Where I used to work, the decision to use Dell something of a company
policy. I prefer to purchase, build and maintain "clone" machines for the
following reasons:

1) %50 to %75 cost savings for the same or better system.
2) Dell uses proprietary RAM and charges at least 3x the going rate.
3) Dell puts unrealistic (and in my mind, unnecessary) restrictions on the
amount of RAM you can put in a box, killing the one true upgrade path left
in modern computers.
4) Dell short-changes the consumer on DIMM slots: you have to throw out
memory to add more.
5) Dell uses proprietary motherboards with onboard video (and sound in the
case of their desktops).
6) Dell's warrantee/replacement policy is great if something breaks on a
week day between the hours of 5 and 9: otherwise, you're screwed.

Although their phone support is fine (minus the hours on hold with Mozart's
5th), they've never walked into my office to fix anything: I end up doing
all the work anyway. The only time a member of their tech support staff has
told me something I didn't already know, it was because Dell was using a
proprietary setup (RAID card, Motherboard, Video Card, etc.) that I couldn't
find information about anywhere else.

As far as the applications they load on servers before you get them, you can
keep them. The fact that they would even preload so many computer crashing
applications of questionable usefulness onto a server is absolutely
ridiculous. I made a practice of reinstalling NT on Dell's immediately after
I took them out of the box.

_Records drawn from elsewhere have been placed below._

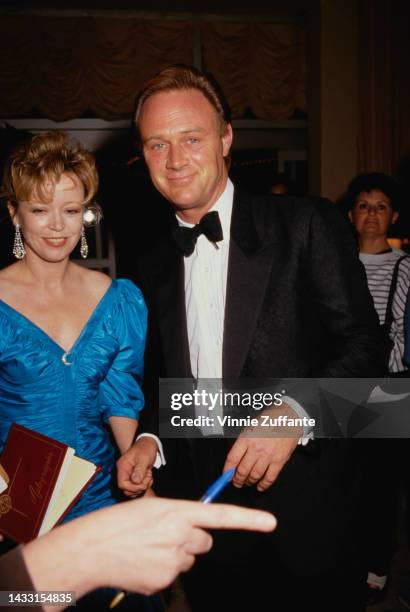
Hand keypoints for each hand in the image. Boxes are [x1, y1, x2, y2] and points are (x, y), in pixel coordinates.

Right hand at [21, 498, 276, 605]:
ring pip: (189, 559)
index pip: (220, 516)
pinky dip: (161, 569)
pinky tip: (142, 563)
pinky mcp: (164, 581)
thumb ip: (177, 516)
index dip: (249, 519)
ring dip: (176, 553)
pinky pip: (173, 574)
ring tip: (148, 548)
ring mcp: (173, 562)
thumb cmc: (118, 523)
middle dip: (192, 539)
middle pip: (204, 541)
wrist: (91, 549)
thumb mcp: (151, 508)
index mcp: (177, 512)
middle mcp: (180, 536)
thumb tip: (193, 530)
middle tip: (165, 535)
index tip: (271, 522)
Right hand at [117, 437, 156, 495]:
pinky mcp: (133, 477)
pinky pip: (136, 487)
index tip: (142, 484)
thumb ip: (139, 470)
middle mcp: (123, 472)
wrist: (149, 444)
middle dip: (138, 488)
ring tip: (149, 477)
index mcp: (123, 466)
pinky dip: (144, 485)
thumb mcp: (144, 458)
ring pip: (132, 490)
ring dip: (142, 487)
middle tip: (148, 479)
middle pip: (126, 489)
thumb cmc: (146, 449)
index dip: (132, 487)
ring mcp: (128, 475)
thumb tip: (135, 481)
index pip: (122, 484)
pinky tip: (149, 478)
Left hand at [223, 403, 300, 491]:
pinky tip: (260, 487)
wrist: (289, 417)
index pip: (232, 459)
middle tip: (236, 482)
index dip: (227, 471)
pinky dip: (264, 485)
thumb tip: (235, 459)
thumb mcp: (251, 426)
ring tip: (247, 483)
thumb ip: (243, 442)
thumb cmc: (269, 420)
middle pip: (242, 470)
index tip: (226, 476)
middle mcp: (256, 448)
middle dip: (237, 479)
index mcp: (246, 438)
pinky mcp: (279, 461)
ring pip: (255, 476)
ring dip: (249, 482)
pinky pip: (270, 477)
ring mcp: (268, 455)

I find this greatly increases the OS life
expectancy and reduces the crash frequency.

Now, I don't mean to pick on Dell in particular, but their name was
mentioned, and I happen to have quite a bit of experience with their
servers, desktops and support. All in all, Dell is in my mind, the best of
the brand name products, both for servers and for the desktops. And, to give
the Devil his due, I really appreciated their online driver library: I found
it very comprehensive, accurate and up-to-date.

I'll stop ranting now. :)

Benjamin S. Rogers
Web Developer, c4.net
voice: (508) 240-0051
fax: (508) 240-0057





The facts, in my case, are that the 15 percent that I might pay for Dell
over SAG (I couldn't find telenet) is worth it to me, because, over the
past five years, Dell has really stood by their machines.  I have purchased
about 50 Dells and speced hundreds.  We have had a DOA machine, which was
replaced the next day and we have had machines fail in the last month of
warrantee, but the service has been great.  The phone support is also
great, but the best thing, from my perspective, are the setup and
configuration utilities and instructions which ship with the
machines.  These save hours on machines with complex setups and greatly
simplify management.

A few years ago we were buying (on the NT side) a mix of IBM, HP, Compaq
and Dell.  We whittled it down to just Compaq and Dell and, now, we are
buying Dells almost exclusively.

SAG, BTW, charges about the same price for RAM as Dell

At 11:51 AM 7/27/2000 -0700, you wrote:
--- snip ---

>The savings comes down to the fact that if you build your own, or
>preferably hook up with a company like telenet, you won't pay for the name
>"Dell", which adds about 20% to the price tag.